1 1. The audio enhancement system (200) of one of the preceding claims, wherein the processing means of the at least two terminals (201 a, 201 b) are configured to perform the audio enhancement processing based on non-negative matrix factorization.

12. The audio enhancement system (200) of one of the preceding claims, wherein the processing means of a terminal (201 a) are configured to store the information of the at least one audio source model provided by another terminal (201 b) in a volatile memory of the terminal (201 a).

13. Method (400) for enhancing audio processing of a system comprising at least two terminals, each one comprising at least one acoustic sensor, the method comprising: coupling (401 ) the acoustic sensors of the at least two terminals wirelessly with respect to each other to form an acoustic sensor network; providing (403) by each terminal information of at least one audio source model of the terminal to each other terminal, wherein information of an audio source model of a terminal describes an audio characteristic of at least one audio source impacting on the at least one acoustic sensor of the terminal; and enhancing (405) audio processing based on the information of the audio source models of the at least two terminals.

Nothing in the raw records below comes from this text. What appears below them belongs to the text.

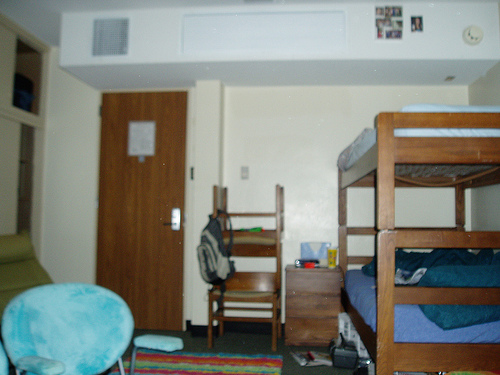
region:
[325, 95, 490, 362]
bunkbeds on side of wall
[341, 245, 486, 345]
blue bedding on lower bunk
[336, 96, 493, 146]
light blue bedding on upper bunk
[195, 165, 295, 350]
chair on top of another chair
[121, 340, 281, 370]
striped rug in bold colors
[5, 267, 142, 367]
chair covered in fuzzy blue material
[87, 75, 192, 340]
wooden door with sign on back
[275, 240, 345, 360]
night table with drawers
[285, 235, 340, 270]
red and yellow items placed on top of table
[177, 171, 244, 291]
backpack hanging from leg of chair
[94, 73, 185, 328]
a brown door to a room.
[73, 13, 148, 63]
an air conditioner vent.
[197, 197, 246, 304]
a backpack hanging on furniture.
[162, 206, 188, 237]
a silver colored door knob.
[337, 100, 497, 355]
a wooden bunk bed set.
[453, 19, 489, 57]
a white fire alarm.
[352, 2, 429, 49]
some pictures on the wall.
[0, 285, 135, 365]
a blue chair with round shape.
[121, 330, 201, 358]
blue arm rest of a chair.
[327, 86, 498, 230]
upper bunk of a bunk bed.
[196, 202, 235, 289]
Back pack hanging on a chair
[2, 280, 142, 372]
Blue circular chair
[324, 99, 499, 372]
Bunk beds against the wall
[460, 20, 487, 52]
Smoke detector on the wall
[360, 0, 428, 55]
Collage of pictures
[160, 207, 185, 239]
Handle of the door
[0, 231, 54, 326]
Green chair behind the blue chair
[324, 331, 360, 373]
Black box with a handle on the ground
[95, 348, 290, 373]
Colorful rug on the floor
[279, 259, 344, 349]
Short dresser next to the bed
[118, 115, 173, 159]
white sign on door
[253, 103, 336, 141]
clear white walls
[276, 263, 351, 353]
small brown dresser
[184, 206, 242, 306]
back pack hanging off chair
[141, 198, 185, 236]
silver door opener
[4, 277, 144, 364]
shiny blue fabric on chair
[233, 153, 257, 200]
white electrical outlet on wall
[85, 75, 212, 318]
large brown wooden door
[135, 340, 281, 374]
green and red rug on floor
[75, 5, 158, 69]
small blue vent on wall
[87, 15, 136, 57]
Air vent mounted in the soffit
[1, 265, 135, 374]
Turquoise colored round folding chair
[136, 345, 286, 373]
Stripped rug on the floor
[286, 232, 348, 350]
Three drawer night stand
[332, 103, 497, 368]
Bunk beds with wooden frame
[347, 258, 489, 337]
Blue bedding on bottom bunk bed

14. The method (400) of claim 13, comprising: selecting one of the at least two terminals as active terminal, wherein the selection is based on a distance of the at least two terminals to a speaker or based on an energy of a signal received by the at least one acoustic sensor of the at least two terminals.

15. The method (400) of claim 14, comprising: identifying an audio source model from the at least one audio source models of the active terminal as being associated to an owner of the active terminal and classified as desired audio source model; and classifying the other audio source models from the at least one audio source models of the active terminal as non-desired audio source models.